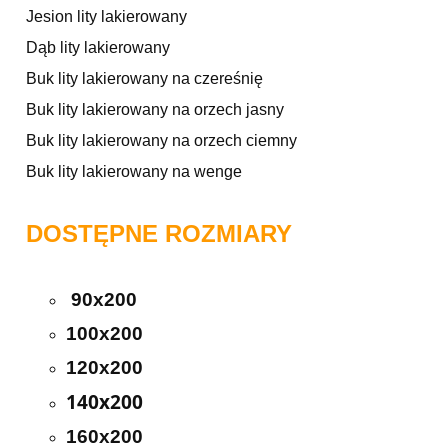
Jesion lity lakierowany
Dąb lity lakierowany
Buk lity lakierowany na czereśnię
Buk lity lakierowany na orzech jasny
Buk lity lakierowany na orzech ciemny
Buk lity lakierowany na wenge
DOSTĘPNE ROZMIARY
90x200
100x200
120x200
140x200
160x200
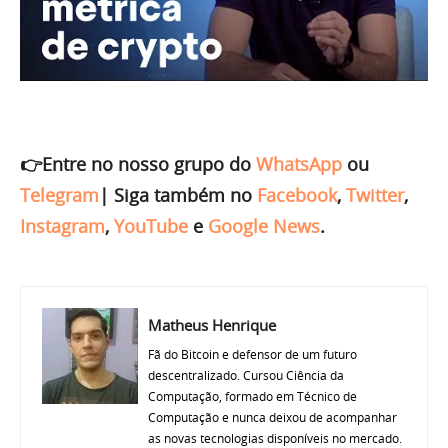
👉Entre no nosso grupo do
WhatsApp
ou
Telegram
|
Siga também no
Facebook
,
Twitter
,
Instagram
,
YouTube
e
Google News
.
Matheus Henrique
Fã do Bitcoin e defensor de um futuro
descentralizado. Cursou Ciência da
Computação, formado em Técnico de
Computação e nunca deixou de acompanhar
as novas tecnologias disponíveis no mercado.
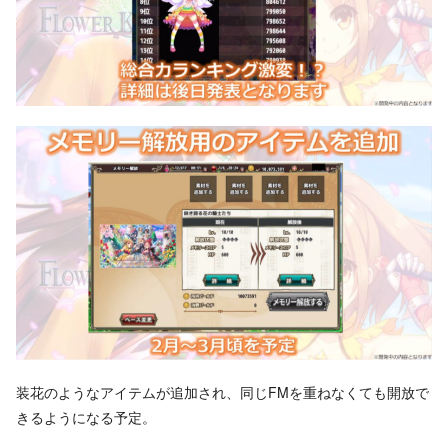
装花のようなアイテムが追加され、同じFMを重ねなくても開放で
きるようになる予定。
==
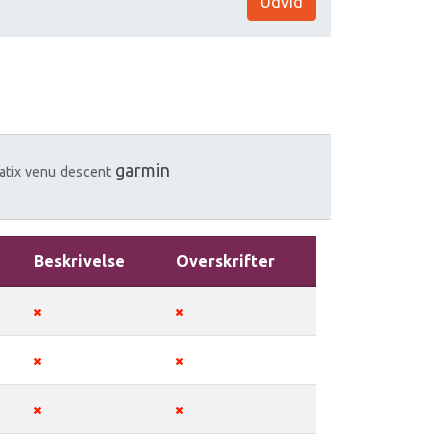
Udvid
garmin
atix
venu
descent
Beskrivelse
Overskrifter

Work task. Turn the text that opens with the line containing "Jesion lity lakierowany" and closes with the line containing "as novas tecnologias disponíveis no mercado." into a numbered list, with blank lines and pictures left out.

Task answer.
1. Jesion lity lakierowany
2. Dąb lity lakierowany
3. Buk lity lakierowany na czereśnię
4. Buk lity lakierowany na orzech jasny
5. Buk lity lakierowany na orzech ciemny
6. Buk lity lakierowany na wenge
7. DOSTĘPNE ROZMIARY
8. 90x200
9. 100x200
10. 120x200
11. 140x200
12. 160x200
13. 👉Entre no nosso grupo do
14. WhatsApp
15. ou
16. Telegram
17. |
18. Siga também no
19. Facebook
20. ,
21. Twitter
22. ,
23. Instagram
24. ,
25. YouTube
26. e
27. Google News
28. .
29. Matheus Henrique
30. Fã do Bitcoin e defensor de um futuro
31. descentralizado. Cursou Ciência da
32. Computação, formado em Técnico de
33. Computação e nunca deixou de acompanhar
34. as novas tecnologias disponíveis no mercado.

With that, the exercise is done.